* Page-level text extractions

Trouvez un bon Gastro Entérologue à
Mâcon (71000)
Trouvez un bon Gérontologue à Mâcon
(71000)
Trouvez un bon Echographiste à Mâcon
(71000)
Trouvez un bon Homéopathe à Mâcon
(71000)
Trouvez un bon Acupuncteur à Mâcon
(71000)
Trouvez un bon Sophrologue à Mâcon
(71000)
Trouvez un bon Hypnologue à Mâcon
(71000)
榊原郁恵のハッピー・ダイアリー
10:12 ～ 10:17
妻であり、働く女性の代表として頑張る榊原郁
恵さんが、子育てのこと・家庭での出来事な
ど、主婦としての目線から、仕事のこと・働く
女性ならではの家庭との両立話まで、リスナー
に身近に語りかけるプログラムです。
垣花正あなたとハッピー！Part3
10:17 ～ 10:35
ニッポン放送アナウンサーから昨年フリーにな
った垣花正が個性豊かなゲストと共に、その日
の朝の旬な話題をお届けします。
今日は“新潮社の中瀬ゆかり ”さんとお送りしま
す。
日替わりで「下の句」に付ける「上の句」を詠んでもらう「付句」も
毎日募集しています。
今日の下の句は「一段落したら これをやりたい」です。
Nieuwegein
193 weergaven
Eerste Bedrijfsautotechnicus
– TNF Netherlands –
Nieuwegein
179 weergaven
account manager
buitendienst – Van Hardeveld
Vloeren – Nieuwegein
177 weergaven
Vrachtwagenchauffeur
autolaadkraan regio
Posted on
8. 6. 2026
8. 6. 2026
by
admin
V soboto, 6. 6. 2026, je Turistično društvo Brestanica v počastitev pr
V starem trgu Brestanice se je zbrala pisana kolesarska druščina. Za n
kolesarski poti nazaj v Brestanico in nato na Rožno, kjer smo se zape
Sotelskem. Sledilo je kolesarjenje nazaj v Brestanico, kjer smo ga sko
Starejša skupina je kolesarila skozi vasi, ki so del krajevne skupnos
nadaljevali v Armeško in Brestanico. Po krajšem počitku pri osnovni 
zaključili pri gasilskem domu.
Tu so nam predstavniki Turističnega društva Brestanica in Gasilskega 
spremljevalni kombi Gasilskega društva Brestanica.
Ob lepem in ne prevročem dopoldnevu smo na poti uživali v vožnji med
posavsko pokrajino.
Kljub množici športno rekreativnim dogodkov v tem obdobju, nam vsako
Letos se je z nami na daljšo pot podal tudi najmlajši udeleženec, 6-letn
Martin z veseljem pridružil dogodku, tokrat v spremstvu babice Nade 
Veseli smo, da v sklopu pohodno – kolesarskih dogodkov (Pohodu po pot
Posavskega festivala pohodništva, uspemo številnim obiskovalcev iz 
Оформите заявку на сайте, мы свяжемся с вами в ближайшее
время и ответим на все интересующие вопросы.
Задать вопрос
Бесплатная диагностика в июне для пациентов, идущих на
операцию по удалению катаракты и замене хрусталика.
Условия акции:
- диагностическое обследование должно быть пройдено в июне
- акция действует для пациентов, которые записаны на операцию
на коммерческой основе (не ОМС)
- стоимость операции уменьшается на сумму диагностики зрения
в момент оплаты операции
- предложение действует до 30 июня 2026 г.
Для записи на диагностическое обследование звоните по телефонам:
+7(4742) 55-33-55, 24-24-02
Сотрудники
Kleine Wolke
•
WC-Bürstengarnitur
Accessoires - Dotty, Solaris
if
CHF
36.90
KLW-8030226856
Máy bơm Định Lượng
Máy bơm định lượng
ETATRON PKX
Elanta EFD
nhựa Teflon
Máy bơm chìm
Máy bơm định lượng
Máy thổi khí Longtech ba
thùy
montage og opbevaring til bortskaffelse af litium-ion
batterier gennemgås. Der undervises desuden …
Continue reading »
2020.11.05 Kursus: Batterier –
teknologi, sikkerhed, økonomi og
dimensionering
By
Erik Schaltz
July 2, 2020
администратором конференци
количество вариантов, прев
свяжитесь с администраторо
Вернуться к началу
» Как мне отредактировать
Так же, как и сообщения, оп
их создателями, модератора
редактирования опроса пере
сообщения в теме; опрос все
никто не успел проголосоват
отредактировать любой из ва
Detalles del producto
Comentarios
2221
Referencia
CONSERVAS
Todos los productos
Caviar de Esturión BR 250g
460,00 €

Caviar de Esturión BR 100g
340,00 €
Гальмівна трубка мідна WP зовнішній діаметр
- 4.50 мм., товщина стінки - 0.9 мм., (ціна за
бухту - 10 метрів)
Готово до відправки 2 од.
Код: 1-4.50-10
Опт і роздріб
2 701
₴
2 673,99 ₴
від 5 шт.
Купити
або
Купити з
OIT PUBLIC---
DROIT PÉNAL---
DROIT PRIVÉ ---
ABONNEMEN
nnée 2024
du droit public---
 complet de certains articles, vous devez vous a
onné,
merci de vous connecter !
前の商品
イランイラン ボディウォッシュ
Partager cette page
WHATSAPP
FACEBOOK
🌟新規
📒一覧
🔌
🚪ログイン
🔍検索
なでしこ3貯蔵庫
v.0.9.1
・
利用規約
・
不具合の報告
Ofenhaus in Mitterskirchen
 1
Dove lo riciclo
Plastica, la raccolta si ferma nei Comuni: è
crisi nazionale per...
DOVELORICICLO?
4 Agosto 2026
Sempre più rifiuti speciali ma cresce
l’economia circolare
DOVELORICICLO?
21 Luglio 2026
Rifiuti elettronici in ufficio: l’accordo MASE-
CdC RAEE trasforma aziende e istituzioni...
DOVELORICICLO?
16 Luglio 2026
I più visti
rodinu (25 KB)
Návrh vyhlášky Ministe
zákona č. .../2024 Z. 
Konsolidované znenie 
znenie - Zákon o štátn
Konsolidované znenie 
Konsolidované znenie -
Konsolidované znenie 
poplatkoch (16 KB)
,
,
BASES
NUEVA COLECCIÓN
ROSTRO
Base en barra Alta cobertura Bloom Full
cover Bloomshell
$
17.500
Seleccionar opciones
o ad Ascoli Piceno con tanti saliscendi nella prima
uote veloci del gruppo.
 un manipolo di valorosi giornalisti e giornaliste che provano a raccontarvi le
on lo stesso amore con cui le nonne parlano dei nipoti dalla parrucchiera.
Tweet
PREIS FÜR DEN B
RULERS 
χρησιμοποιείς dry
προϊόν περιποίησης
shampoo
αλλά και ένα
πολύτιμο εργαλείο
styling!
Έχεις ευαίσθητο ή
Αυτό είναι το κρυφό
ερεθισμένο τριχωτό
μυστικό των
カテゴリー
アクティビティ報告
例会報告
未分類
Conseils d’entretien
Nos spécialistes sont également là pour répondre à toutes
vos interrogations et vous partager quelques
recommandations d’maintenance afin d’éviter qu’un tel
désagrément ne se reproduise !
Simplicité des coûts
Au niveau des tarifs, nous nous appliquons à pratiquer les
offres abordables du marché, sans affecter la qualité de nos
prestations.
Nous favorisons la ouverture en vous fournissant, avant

* Exercise goal
Set out every line from all of the rows above as a single numbered list, omitting any blank lines.

* Solved exercise
1. Trouvez un bon Gastro Entérologue à
2. Mâcon (71000)
3. Trouvez un bon Gérontologue à Mâcon
4. (71000)
5. Trouvez un bon Echographiste à Mâcon
6. (71000)
7. Trouvez un bon Homéopathe à Mâcon
8. (71000)
9. Trouvez un bon Acupuncteur à Mâcon
10. (71000)
11. Trouvez un bon Sophrologue à Mâcon
12. (71000)
13. Trouvez un bon Hypnologue à Mâcon
14. (71000)
15. 榊原郁恵のハッピー・ダイアリー
16. 10:12 ～ 10:17
17. 妻であり、働く女性の代表として頑張る榊原郁
18. 恵さんが、子育てのこと・家庭での出来事な
19. ど、主婦としての目線から、仕事のこと・働く
20. 女性ならではの家庭との両立話まで、リスナー
21. に身近に語りかけるプログラムです。
22. 垣花正あなたとハッピー！Part3
23. 10:17 ～ 10:35
24. ニッポン放送アナウンサーから昨年フリーにな
25. った垣花正が個性豊かなゲストと共に、その日
26. の朝の旬な話題をお届けします。
27. 今日は“新潮社の中瀬ゆかり ”さんとお送りしま
28. す。
29. 日替わりで「下の句」に付ける「上の句」を詠んでもらう「付句」も
30. 毎日募集しています。
31. 今日の下の句は「一段落したら これをやりたい」です。
32. Nieuwegein
33. 193 weergaven
34. Eerste Bedrijfsautotechnicus
35. – TNF Netherlands –
36. Nieuwegein
37. 179 weergaven
38. account manager
39. buitendienst – Van Hardeveld
40. Vloeren – Nieuwegein
41. 177 weergaven
42. Vrachtwagenchauffeur
43. autolaadkraan regio
44. Posted on
45. 8. 6. 2026
46. 8. 6. 2026
47. by
48. admin
49. V soboto, 6. 6. 2026, je Turistično društvo Brestanica v počastitev pr
50. V starem trgu Brestanice se je zbrala pisana kolesarska druščina. Za n
51. kolesarski poti nazaj v Brestanico in nato na Rožno, kjer smo se zape
52. Sotelskem. Sledilo je kolesarjenje nazaj v Brestanico, kjer smo ga sko
53. Starejša skupina je kolesarila skozi vasi, ki so del krajevne skupnos
54. nadaljevali v Armeško in Brestanico. Po krajšem počitku pri osnovni 
55. zaključili pri gasilskem domu.
56. Tu so nam predstavniki Turističnega društva Brestanica in Gasilskega 
57. spremljevalni kombi Gasilskega društva Brestanica.
58. Ob lepem in ne prevročem dopoldnevu smo na poti uživali v vožnji med
59. posavsko pokrajino.
60. Kljub množici športno rekreativnim dogodkov v tem obdobju, nam vsako
61. Letos se je z nami na daljšo pot podal tudi najmlajši udeleženec, 6-letn
62. Martin z veseljem pridružil dogodku, tokrat v spremstvu babice Nade 
63. Veseli smo, da v sklopu pohodno – kolesarskih dogodkov (Pohodu po pot
64. Posavskega festivala pohodništva, uspemo številnim obiskovalcev iz 
65. Оформите заявку на сайте, мы свяжемся с вами в ближайшее
66. время и ответим на все интересующие вопросы.
67. Задать вопрос
68. Бесплатная диагностика в июне для пациентов, идущих на
69. операцию по удалению катаракты и замене хрусталика.
70. Условия акции:
71. - диагностическое обследование должно быть пройдено в июне
72. - акция действует для пациентов, которые записаны на операцию
73. на коммерческой основе (не ОМС)
74. - стоимость операции уменьшается на сумму диагностики зрения
75. в момент оплаты операции
76. - предложение действует до 30 июня 2026 г.
77. Для записи на диагностическое обследование звоните по телефонам:
78. +7(4742) 55-33-55, 24-24-02
79. Сотрудники
80. Kleine Wolke
81. •
82. WC-Bürstengarnitur
83. Accessoires - Dotty, Solaris
84. if
85. CHF
86. 36.90
87. KLW-8030226856
88. Máy bơm Định Lượng
89. Máy bơm định lượng
90. ETATRON PKX
91. Elanta EFD
92. nhựa Teflon
93. Máy bơm chìm
94. Máy bơm định lượng
95. Máy thổi khí Longtech ba
96. thùy
97. montage og opbevaring til bortskaffelse af litium-ion
98. batterier gennemgås. Der undervises desuden …
99. Continue reading »
100. 2020.11.05 Kursus: Batterier –
101. teknologi, sikkerhed, økonomi og
102. dimensionering
103. By
104. Erik Schaltz
105. July 2, 2020
106. администратором конференци
107. количество вариантов, прев
108. свяжитесь с администраторо
109. Вернуться к началу
110. » Как мне отредактировать
111. Так же, как и сообщения, оп
112. их создателями, модератора
113. редактирования опроса пере
114. сообщения в теме; опрос все
115. никто не успел проголосоват
116. отредактировать любой из ва
117. Detalles del producto
118. Comentarios
119. 2221
120. Referencia
121. CONSERVAS
122. Todos los productos
123. Caviar de Esturión BR 250g
124. 460,00 €
125. 
126. Caviar de Esturión BR 100g
127. 340,00 €
128. Гальмівна трубка мідна WP зовнішній діаметр
129. - 4.50 мм., товщина стінки - 0.9 мм., (ціна за
130. бухту - 10 метрів)
131. Готово до відправки 2 од.
132. Код: 1-4.50-10
133. Опт і роздріб
134. 2 701
135. ₴
136. 2 673,99 ₴
137. від 5 шт.
138. Купити
139. або
140. Купити з
141. OIT PUBLIC---
142. DROIT PÉNAL---
143. DROIT PRIVÉ ---
144. ABONNEMEN
145. nnée 2024
146. du droit public---
147.  complet de certains articles, vous devez vous a
148. onné,
149. merci de vous connecter !
150. 前の商品
151. イランイラン ボディウォッシュ
152. Partager cette page
153. WHATSAPP
154. FACEBOOK
155. 🌟新規
156. 📒一覧
157. 🔌
158. 🚪ログイン
159. 🔍検索
160. なでしこ3貯蔵庫
161. v.0.9.1
162. ・
163. 利用規約
164. ・
165. 不具合の報告
166. Ofenhaus in Mitterskirchen
167.  1
168. Dove lo riciclo
169. Plastica, la raccolta si ferma nei Comuni: è
170. crisi nazionale per...
171. DOVELORICICLO?
172. 4 Agosto 2026
173. Sempre più rifiuti speciali ma cresce
174. l’economia circolare
175. DOVELORICICLO?
176. 21 Luglio 2026
177. Rifiuti elettronici in ufficio: l’accordo MASE-
178. CdC RAEE trasforma aziende e istituzioni...
179. DOVELORICICLO?
180. 16 Luglio 2026
181. I più visti
182. rodinu (25 KB)
183. Návrh vyhlášky Ministe
184. zákona č. .../2024 Z. 
185. Konsolidované znenie 
186. znenie - Zákon o štátn
187. Konsolidované znenie 
188. Konsolidované znenie -
189. Konsolidované znenie 
190. poplatkoch (16 KB)
191. ,
192. ,
193. BASES
194. NUEVA COLECCIÓN
195. ROSTRO
196. Base en barra Alta cobertura Bloom Full
197. cover Bloomshell
198. $
199. 17.500
200. Seleccionar opciones
201. o ad Ascoli Piceno con tanti saliscendi nella prima
202. uote veloci del gruppo.
203.  un manipolo di valorosi giornalisti e giornaliste che provano a raccontarvi le
204. on lo stesso amore con cui le nonne parlano dei nipoti dalla parrucchiera.
205. Tweet
206. PREIS FÜR DEN B
207. RULERS 
208. χρησιμοποιείς dry
209. προϊόν περιποίησης
210. shampoo
211. αλλά και ένα
212. πολύτιμο εργαλείο
213. styling!
214. Έχεις ευαίσθητο ή
215. Αυτό είναι το κρυφό
216. ερεθισμένο τριχωτό
217. μυστικό των
218. カテゴリー
219. アクティビティ報告
220. 例会報告
221. 未分類
222. Conseils d’entretien
223. Nos spécialistes sont également là pour répondre à toutes
224. vos interrogations et vous partager quelques
225. recommandations d’maintenance afin d’éviter qu’un tel
226. désagrément ne se reproduise !
227. Simplicité des coûts
228. Au niveau des tarifs, nous nous appliquons à pratiquer les
229. offres abordables du marché, sans affecter la qualité de nos
230. prestations.
231. Nous favorisons la ouverture en vous fournissant, avant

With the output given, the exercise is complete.